Locations on this map:
1. “Mawopanda,” Dar es Salaam
2. “Lufu,” the Ruvu River, a large river frequently crossed on the main caravan road by Wanyamwezi carriers, one of whom created this map
3. “Mulokolo,” Morogoro, the terminus for the central railway at the time
4. “Mgata,” Makata, plain between the Uluguru and Rubeho mountains, a swamp during the rainy season
5. “Kirosa,” Kilosa
6. “Balabala,” the caravan road
7. “Mwapwa,” Mpwapwa, the old caravan center, once the last stop on the inland march before the great alkali desert, Marenga Mkali, and hostile Ogogo
8. Mutiwe, a stream near Kilimatinde
9. Kilimatinde, a mountain
10. Kasanga
11. Kondoa-Irangi
12. Post of Kalama, in Iramba (Mkalama?)
13a. “Tobola,” Tabora, with the new boma (enclosure/fort)
13b. “Tobola ya zamani,” Old Tabora with the former boma
14. Ujiji on Lake Tanganyika
15. Mwanza on Lake Victoria

Inuit Cartography

InuitCartography.jpg

In Kalaallit Nunaat (Greenland), the Inuit people are known for carving portable maps out of driftwood to be used while navigating coastal waters.
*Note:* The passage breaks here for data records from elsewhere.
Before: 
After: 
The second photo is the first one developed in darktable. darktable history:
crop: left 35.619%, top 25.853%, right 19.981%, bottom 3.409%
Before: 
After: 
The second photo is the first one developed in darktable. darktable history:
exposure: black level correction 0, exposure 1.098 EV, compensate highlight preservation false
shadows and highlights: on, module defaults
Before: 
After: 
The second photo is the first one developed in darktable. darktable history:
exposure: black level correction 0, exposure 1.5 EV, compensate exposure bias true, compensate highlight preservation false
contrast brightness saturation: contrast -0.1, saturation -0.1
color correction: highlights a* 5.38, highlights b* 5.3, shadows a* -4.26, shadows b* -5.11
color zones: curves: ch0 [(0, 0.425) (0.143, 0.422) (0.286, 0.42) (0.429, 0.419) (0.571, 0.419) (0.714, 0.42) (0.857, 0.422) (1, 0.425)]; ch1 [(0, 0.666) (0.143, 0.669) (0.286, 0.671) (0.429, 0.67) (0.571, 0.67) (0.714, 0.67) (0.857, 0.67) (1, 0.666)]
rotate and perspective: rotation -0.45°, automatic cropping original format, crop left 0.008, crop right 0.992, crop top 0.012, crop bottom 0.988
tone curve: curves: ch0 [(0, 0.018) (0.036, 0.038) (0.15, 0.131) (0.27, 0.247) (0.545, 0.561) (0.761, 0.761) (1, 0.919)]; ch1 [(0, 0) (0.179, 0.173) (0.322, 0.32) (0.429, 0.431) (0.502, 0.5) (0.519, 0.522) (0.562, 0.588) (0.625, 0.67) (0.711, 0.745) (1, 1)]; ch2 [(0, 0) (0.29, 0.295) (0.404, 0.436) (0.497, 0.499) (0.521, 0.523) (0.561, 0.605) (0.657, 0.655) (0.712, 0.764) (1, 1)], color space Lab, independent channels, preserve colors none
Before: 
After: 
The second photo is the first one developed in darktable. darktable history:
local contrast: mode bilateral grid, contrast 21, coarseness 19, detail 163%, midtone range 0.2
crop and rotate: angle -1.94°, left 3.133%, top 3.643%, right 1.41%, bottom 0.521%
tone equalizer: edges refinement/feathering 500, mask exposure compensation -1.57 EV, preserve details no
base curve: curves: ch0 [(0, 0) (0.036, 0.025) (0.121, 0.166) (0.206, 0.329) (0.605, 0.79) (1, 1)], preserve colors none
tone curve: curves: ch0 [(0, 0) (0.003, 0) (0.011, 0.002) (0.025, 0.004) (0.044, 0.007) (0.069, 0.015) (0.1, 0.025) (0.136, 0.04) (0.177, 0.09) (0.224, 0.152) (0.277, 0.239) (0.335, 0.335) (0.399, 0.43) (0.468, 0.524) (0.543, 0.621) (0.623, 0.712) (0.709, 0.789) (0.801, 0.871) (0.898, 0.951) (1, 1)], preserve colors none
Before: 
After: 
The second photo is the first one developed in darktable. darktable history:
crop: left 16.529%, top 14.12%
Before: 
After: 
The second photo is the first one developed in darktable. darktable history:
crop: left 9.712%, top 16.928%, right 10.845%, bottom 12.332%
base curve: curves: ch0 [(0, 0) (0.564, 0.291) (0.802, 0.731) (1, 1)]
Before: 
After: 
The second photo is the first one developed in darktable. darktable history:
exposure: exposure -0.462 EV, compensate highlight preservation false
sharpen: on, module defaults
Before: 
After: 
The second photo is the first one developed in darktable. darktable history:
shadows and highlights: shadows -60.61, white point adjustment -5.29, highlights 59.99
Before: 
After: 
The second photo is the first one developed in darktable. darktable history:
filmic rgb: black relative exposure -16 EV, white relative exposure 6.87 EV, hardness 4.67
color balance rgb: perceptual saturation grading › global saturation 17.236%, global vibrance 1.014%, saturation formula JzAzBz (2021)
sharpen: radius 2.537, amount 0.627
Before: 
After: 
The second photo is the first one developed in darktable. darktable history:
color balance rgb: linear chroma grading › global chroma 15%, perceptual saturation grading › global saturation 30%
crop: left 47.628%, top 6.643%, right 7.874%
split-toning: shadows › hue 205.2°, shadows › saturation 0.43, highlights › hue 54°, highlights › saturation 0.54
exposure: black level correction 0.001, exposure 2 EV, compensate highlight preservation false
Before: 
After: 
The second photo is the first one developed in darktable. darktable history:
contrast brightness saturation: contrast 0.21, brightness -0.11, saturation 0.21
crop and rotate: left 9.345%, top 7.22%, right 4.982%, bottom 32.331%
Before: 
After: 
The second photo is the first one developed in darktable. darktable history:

These pieces, which are small enough to be carried in a mitten, represent coastlines in a continuous line, up one side of the wood and down the other. The maps are compact, buoyant, and can be read in the dark.

These three wooden maps show the journey from Sermiligaaq to Kangertittivatsiaq, on Greenland’s East Coast. The map to the right shows the islands along the coast, while the map in the middle shows the mainland and is read from one side of the block around to the other. The map to the left shows the peninsula between the Sermiligaaq and Kangertivartikajik fjords.